Meet Carl Davis. A Face of the New Orleans' Mental Health Crisis
May, 2007 DuncanPlaza, City Hall New Orleans, La.
Dear Family and Friends,
Carl Davis makes me nervous. Asking a homeless guy if he’s a hustler doesn’t happen everyday. But, I wanted to know.
After all, he might be one of the best hustlers on the streets of New Orleans. He was charming despite terribly sun-cracked and blistered lips. “Are you a hustler?” I ask.
“You know what a hustler is?” he says. “They’re the guys that ask a few bucks from everybody, line up 30 or 40 dollars and buy crack with it.
Then, they’ll try and bum a cigarette the next day.”
Carl and I are on the steps of DuncanPlaza, the park outside of New Orleans’ City Hall. The things he says are frightening. And the dent in his head is all the evidence I need to know he’s truthful.
He’s been homeless on and off since 1981. The father of six is “ashamed.” “I don’t want them to see me,” he says.

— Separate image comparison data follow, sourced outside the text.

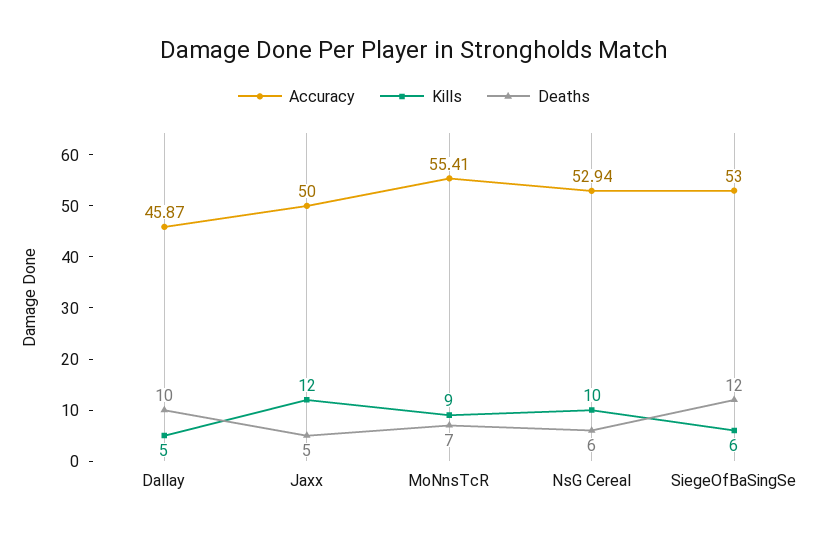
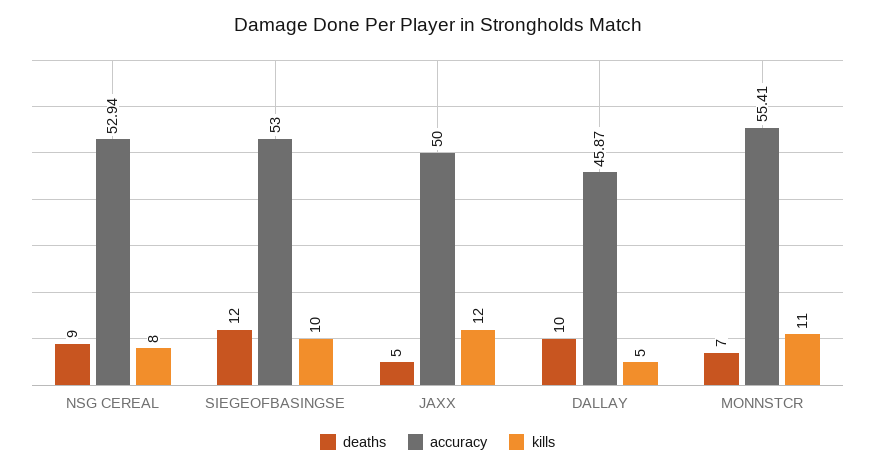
Kills, MoNnsTcR: 9 -> 11
Kills, NsG Cereal: 10 -> 8
Deaths, NsG Cereal: 6 -> 9
Kills, SiegeOfBaSingSe: 6 -> 10

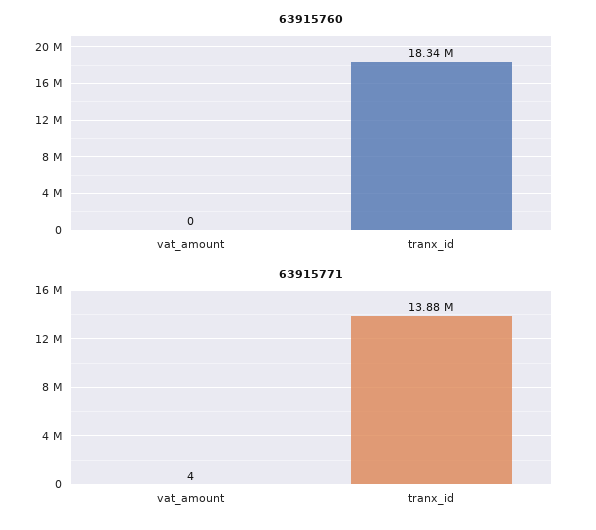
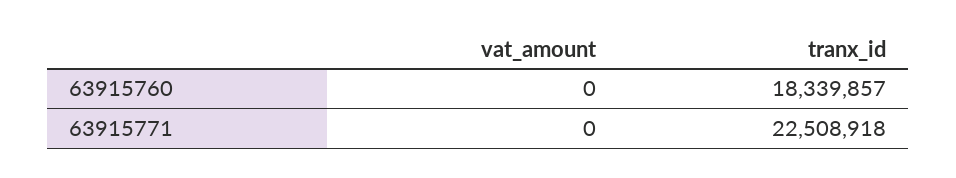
63915771, vat_amount: 4 -> 0
63915771, tranx_id: 13880000 -> 22508918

He also hasn’t seen a mental health professional in four years. It’s early morning now, and the voices haven’t started yet, he says.
We talked openly about the mental health struggles he’s had.“I see monsters,” he says. “They try to get me.”
Voices tell him to jump in the Mississippi river. He’s tried twice since KATRINA. Both times, a more loving voice told him not to do it. “I want to go to heaven,” he says.
He tells me that the drugs made him groggy and that New Orleans doesn't have any good psychiatrists. It’s funny, there really aren’t enough here to take a sample of good and bad.
Twenty-six psychiatrists are registered in Orleans parish post-Katrina. There’s probably more on one block in Manhattan.
Psychiatric beds are down more than 80 percent. The mentally ill homeless picked up tend to be taken to jail by the NOPD. It’s out of necessity, not malice. There is nowhere to put them, the police department says.
Some people say the earth is not a cold, dead place. But we do forget people.
Carl Davis is 54. He was a pipe-fitter, has a great smile and better demeanor.
Don’t forget him.
We Americans have forgotten enough people post-Katrina in serious need of help with their mental health.
It’s a crisis. More psychiatrists/psychologists/crisis counselors, etc. are needed here.